Experts point out that when the local entrepreneurs sitting on huge wealth do not invest in productive sectors of the country, then we should not expect foreign investors to come to Pakistan. Moreover, the first wave of foreign investment in the country would come from overseas Pakistanis, who after living away from their homeland for decades long to come back.

Pakistan’s so called liberal economy has remained in limbo because of frequent tinkering in reforms by both authoritarian and democratic governments. The inconsistency of policies and non-implementation of rules and regulations continue to keep overseas Pakistanis at bay.

Real reforms provide a level playing field, while bypassing the reform agenda on discretion of the ruling elite turns the economic system into a rent seeking structure.
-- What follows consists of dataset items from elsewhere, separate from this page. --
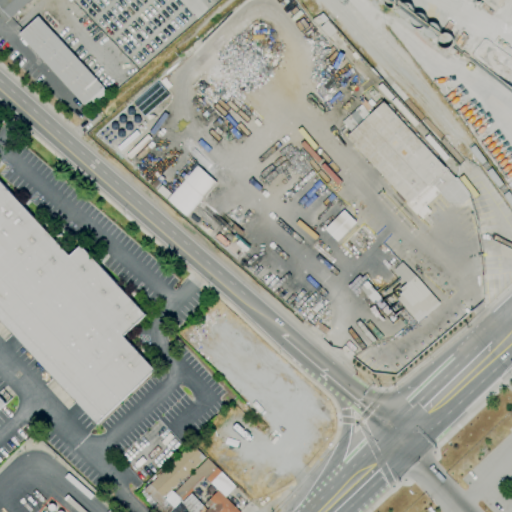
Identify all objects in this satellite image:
building: (70, 0)
storage tank: (391, 3)
building: (391, 3)
building: (479, 4)
building: (493, 4)
building: (11, 6)
building: (12, 6)
road: (192, 6)
storage tank: (404, 11)
building: (404, 11)
road: (2, 13)
road: (476, 18)
road: (61, 21)
storage tank: (418, 21)
building: (418, 21)
storage tank: (432, 30)
building: (432, 30)
storage tank: (446, 40)
building: (446, 40)
road: (32, 61)
road: (436, 62)
building: (62, 63)
building: (64, 63)
railway: (410, 72)
railway: (394, 73)
parking lot: (39, 75)
road: (36, 95)
road: (502, 95)
road: (271, 111)
road: (428, 127)
building: (475, 135)
building: (401, 158)
building: (403, 160)
building: (498, 164)
building: (510, 185)
building: (190, 190)
building: (192, 191)
building: (163, 192)
road: (389, 200)
road: (140, 209)
building: (339, 225)
road: (87, 226)
building: (340, 226)
building: (205, 228)
building: (243, 244)
building: (413, 293)
building: (414, 294)
road: (217, 295)
building: (379, 303)
building: (66, 313)
building: (67, 313)
road: (376, 315)
road: (287, 317)
road: (434, 318)
road: (337, 321)
road: (503, 340)
road: (343, 384)
road: (383, 391)
road: (446, 395)
building: (4, 396)
road: (200, 399)
building: (1, 403)
building: (2, 403)
road: (365, 413)
road: (472, 413)
road: (137, 415)
road: (20, 418)
road: (340, 420)
road: (283, 430)
road: (344, 440)
traffic signals: (398, 442)
road: (434, 452)
road: (375, 453)
road: (507, 455)
road: (418, 466)
building: (176, 470)
road: (51, 471)
building: (197, 478)
road: (363, 478)
road: (430, 478)
road: (404, 481)
building: (192, 482)
road: (118, 484)
building: (222, 484)
road: (393, 486)
building: (210, 489)
road: (384, 495)
building: (152, 498)
building: (173, 499)
building: (193, 504)
building: (219, 504)
road: (452, 507)
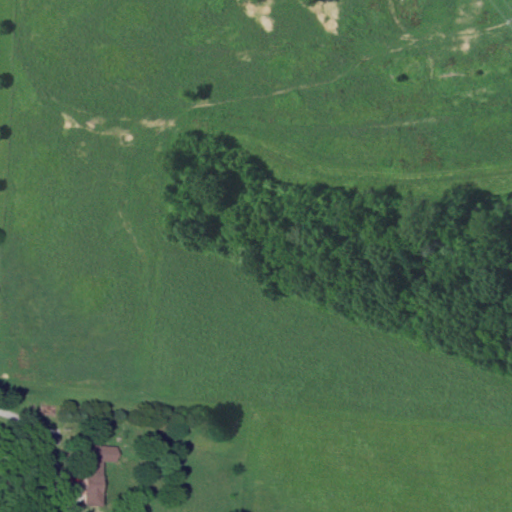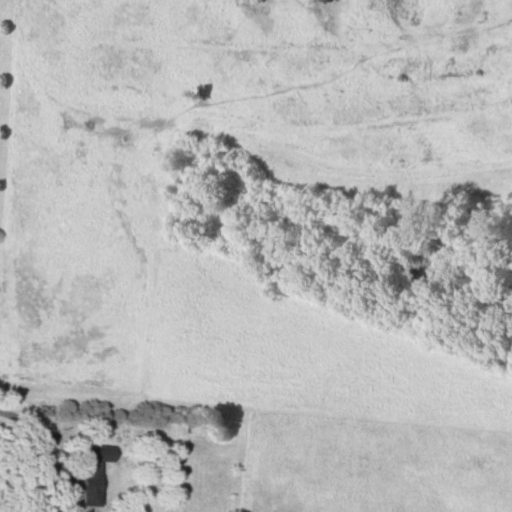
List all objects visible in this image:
crop: (237, 198)
road: (35, 444)
crop: (373, 466)
building: (90, 471)
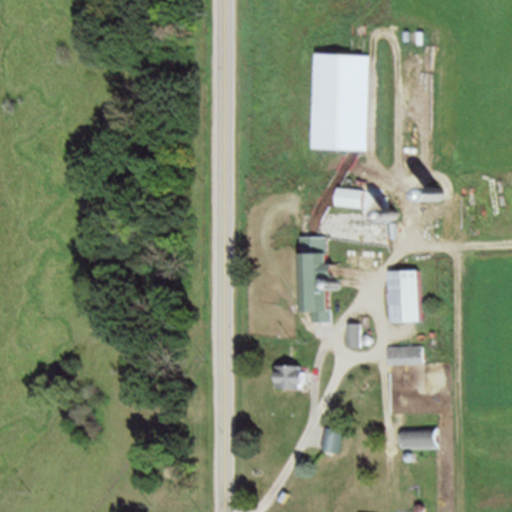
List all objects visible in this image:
building: (359, 197)
building: (359, 201)
road: (233, 255)
road: (462, 256)
building: (326, 279)
building: (325, 281)
building: (415, 295)
building: (413, 300)
building: (412, 354)
building: (412, 360)
building: (299, 376)
building: (303, 379)
road: (347, 380)
building: (426, 437)
building: (340, 439)
building: (427, 442)
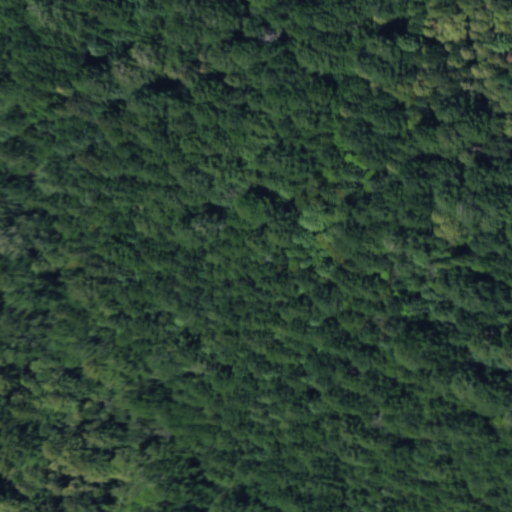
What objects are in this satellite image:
road: (240, 254)
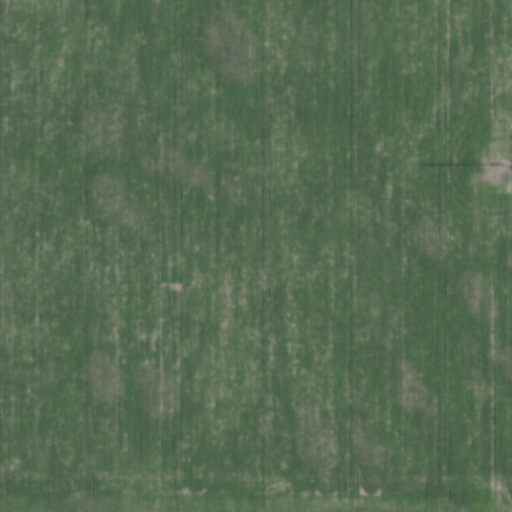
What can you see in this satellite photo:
power tower: (493, 164)
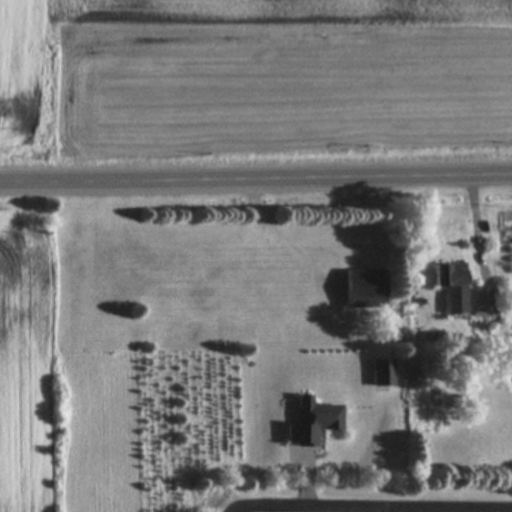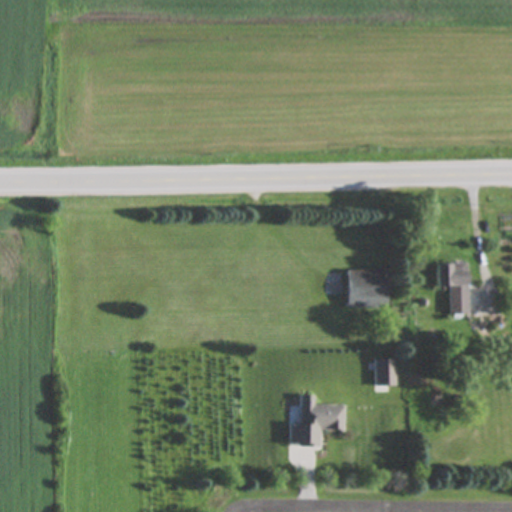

Pakistan has a large number of successful entrepreneurs operating in the European Union, United States and Canada and even in Dubai. They have since long been waiting for the opportune time to go back and invest in their home land.

However, for expatriate Pakistanis, the country’s policies make no sense, which they think have diminished our standing in the world. India’s Diaspora had similar sentiments about the policies of their government in the1990s but the reforms introduced by Manmohan Singh during the Narasimha Rao regime instilled confidence in them. Today, more than fifty percent of foreign investment in India comes from Mauritius where a large numbers of Indian immigrants reside.

If we analyse the foreign investment coming to India from Europe and the United States this is also coming mainly from Indians who have migrated to these regions. Pakistan is among the top ten recipients of workers remittances which indicate the strength of the Diaspora. But these overseas Pakistanis send petty amounts to their relatives in the country.

They are reluctant to establish industrial projects from their huge savings as they have no trust in the system. Ruling elites from Pakistan on their visit to developed economies increasingly experience, disjunction between their sense of Pakistan’s ancient culture and glory and their realisation that our foolish economic policies had led to a situation where few took us seriously.

Pakistani Diaspora ceaselessly tell these elites the fact that Pakistan’s policies had little rationale; they tell them in transparent economies Pakistani economic policies would be laughed out of court.

Pakistanis have demonstrated that, if only they are given the chance and the opportunity, they can work their way to the top: a possibility that the United States, a land made by immigrants which welcomes immigrants more than any other country, offers them in spades. Offer similar opportunities to expats and they will perform miracles.

Clearly there was nothing special about Pakistan that doomed it to its low growth rate, not its size, not its culture, not its geography, nor its history. The problem lay in our choice of wrong policies; when the policies were good, Pakistanis performed at the most enviable levels, second to none.

In case of Japan, its transformation occurred through major initiatives throughout the Meiji era, which sent gifted Japanese abroad to bring back ideas that were adapted to Japan’s culture and needs. The Pakistani Diaspora is also full of ideas that can transform its economy if the rulers and planners genuinely and sincerely engaged them.